I promised you I’d share some of my savory recipes today – some of the family favorites that we enjoy during the holidays. I’m also going to share one that is brand new to us and that we’re trying out this year.
The new recipe we’re trying is a corn casserole recipe. It’s not something that was traditionally made at my house (or Grandma’s) when I was growing up, but I’ve had it when other people have made it and loved it. So, I decided to try my hand at making it this year… introduce a new tradition to the table, so to speak.
I’m excited to see how it turns out!
One of the old standbys we make every holiday is a sweet potato casserole. Mom has been making this for years and years – I think the original recipe is one that she clipped out of a magazine or the newspaper. After it’s debut at one of our family dinners, it quickly replaced the ultra-sweet marshmallow-topped sweet potato casserole that we used to eat. I absolutely LOVE it. I’d eat it every day if I thought I could get away with it. Of course, since my WLS surgery, I have to be very, very careful when I’m indulging like this or I’ll be curled up in a ball crying in a few hours. So, I enjoy it sparingly but I do have a tiny bit when we make it for the holidays.
Sweet Potato Casserole
4 cups cooked, mashed sweet potatoes (you can use one large can of sweet potatoes if you wish)
1/2 – 3/4 c sugar
2 eggs
1 tsp vanilla extract
1/3 cup milk
1/4 cup butter, melted
2/3 cup brown sugar, packed
1/3 cup all-purpose flour
1/3 cup butter, softened
1/2 – 1 cup finely chopped pecans
- Preheat oven to 350.
- Combine sweet potatoes, sugar, egg, vanilla, milk and butter (1/4 cup). Whip with hand mixer until smooth.

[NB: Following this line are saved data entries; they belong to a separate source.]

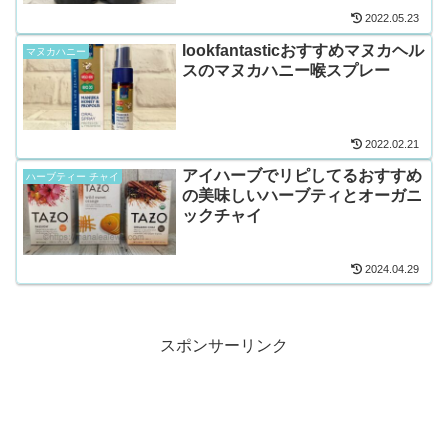
2022.05.23
lookfantasticおすすめマヌカヘル
マヌカハニー
スのマヌカハニー喉スプレー
2022.02.21
アイハーブでリピしてるおすすめ
ハーブティー チャイ
の美味しいハーブティとオーガニ
ックチャイ
2024.04.29
スポンサーリンク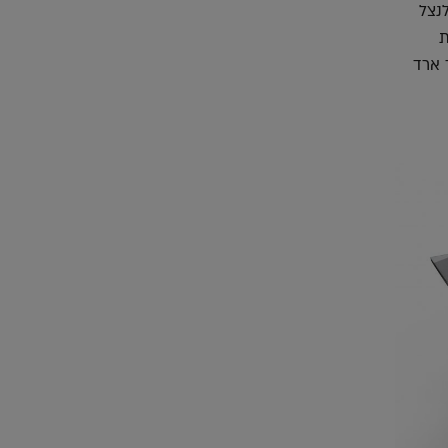
נצל
ת
 ארד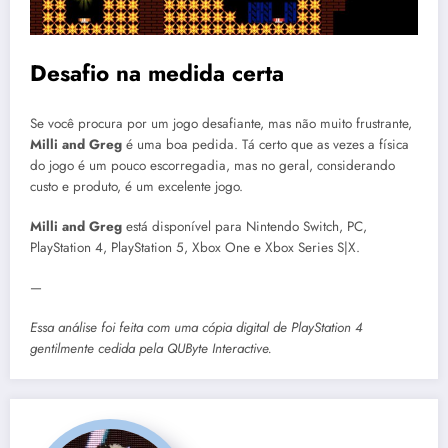
Desafio na medida certa
Se você procura por um jogo desafiante, mas não muito frustrante,
Milli and Greg
é uma boa pedida. Tá certo que as vezes a física
do jogo é um pouco escorregadia, mas no geral, considerando
custo e produto, é um excelente jogo.
Milli and Greg
está disponível para Nintendo Switch, PC,
PlayStation 4, PlayStation 5, Xbox One e Xbox Series S|X.
—
Essa análise foi feita com uma cópia digital de PlayStation 4
gentilmente cedida pela QUByte Interactive.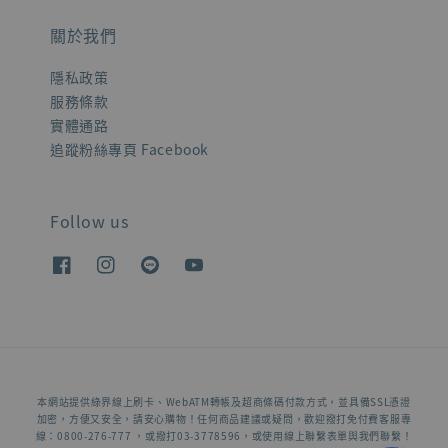
關於我們
隱私政策
服務條款
實體通路
追蹤粉絲專頁 Facebook
Follow us
本網站提供綠界線上刷卡、WebATM轉帳及超商條碼付款方式，並具備SSL憑證
加密，方便又安全，請安心購物！任何商品建議或疑問，歡迎撥打免付費客服專
線：0800-276-777 ，或撥打03-3778596，或使用線上聯繫表單與我們聯繫！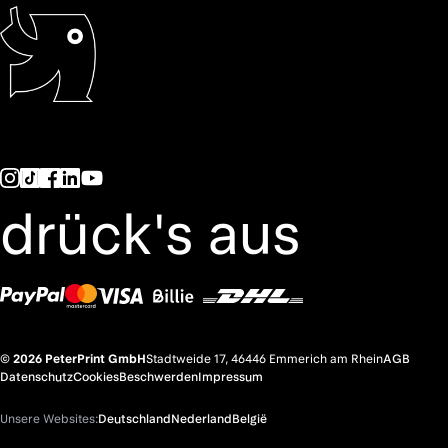
drück's aus
© 2026 PeterPrint GmbH
Stadtweide 17, 46446 Emmerich am Rhein
AGB
Datenschutz
Cookies
Beschwerden
Impressum
Unsere Websites:
Deutschland
Nederland
België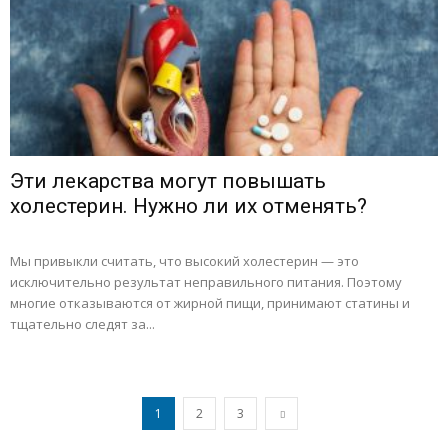
Эти лекарства могут повышать
холестерин. Нужно ли их отменять?
Мы привыкли считать, что высокий холестерин — это
исключительно результат неправильного питания. Поэтому
многие отказываются от жирной пищи, принимают статины и
тщательно следят за...
1
2
3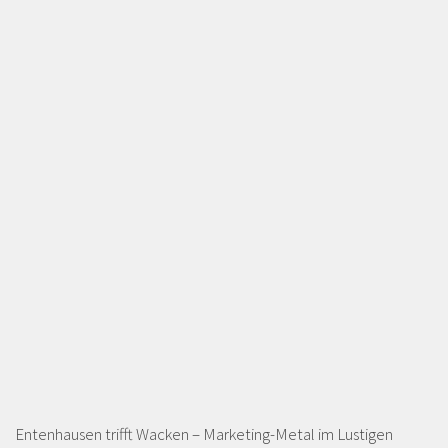
Entenhausen trifft Wacken – Marketing-Metal im Lustigen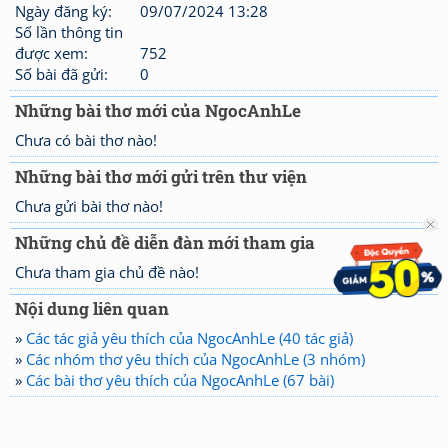
Ngày đăng ký:
09/07/2024 13:28
Số lần thông tin
được xem:
752
Số bài đã gửi:
0
Những bài thơ mới của NgocAnhLe
Chưa có bài thơ nào!
Những bài thơ mới gửi trên thư viện
Chưa gửi bài thơ nào!
Những chủ đề diễn đàn mới tham gia
Chưa tham gia chủ đề nào!
Nội dung liên quan
»
Các tác giả yêu thích của NgocAnhLe (40 tác giả)
»
Các nhóm thơ yêu thích của NgocAnhLe (3 nhóm)
»
Các bài thơ yêu thích của NgocAnhLe (67 bài)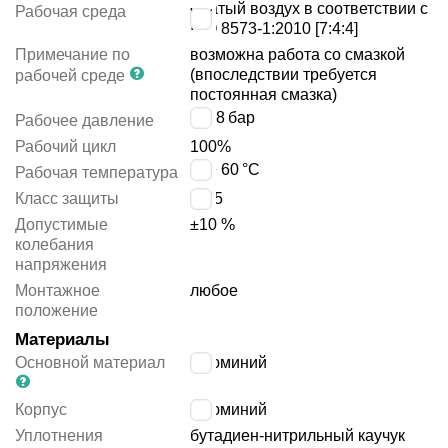
сжатый воздух в соответствии с
Рабочая среда
ISO 8573-1:2010 [7:4:4]
Примечание по
возможна работа со смазкой
(впоследствии требуется
рабочей среде
постоянная смазка)
3 ÷ 8
бар
Рабочее давление
Рабочий цикл
100%
-5 ÷ 60
°C
Рабочая температура
Класс защиты
IP65
Допустимые
±10 %
колебания
напряжения
Монтажное
любое
положение
Материалы
Основной материал
алюминий
Корпус
алюминий
Уплотнения
бутадиен-нитрильный каучук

- Pour into 2 quart baking dish. (8×8 or 9×9 works well)
- For topping, mix remaining ingredients to form a crumble topping. Sprinkle over sweet potato mixture.
- Bake for 30 minutes.
What about you? Any family favorites that you just have to make or it doesn’t seem like the holidays to you?
And, now, I’m off to bake and enjoy my family!!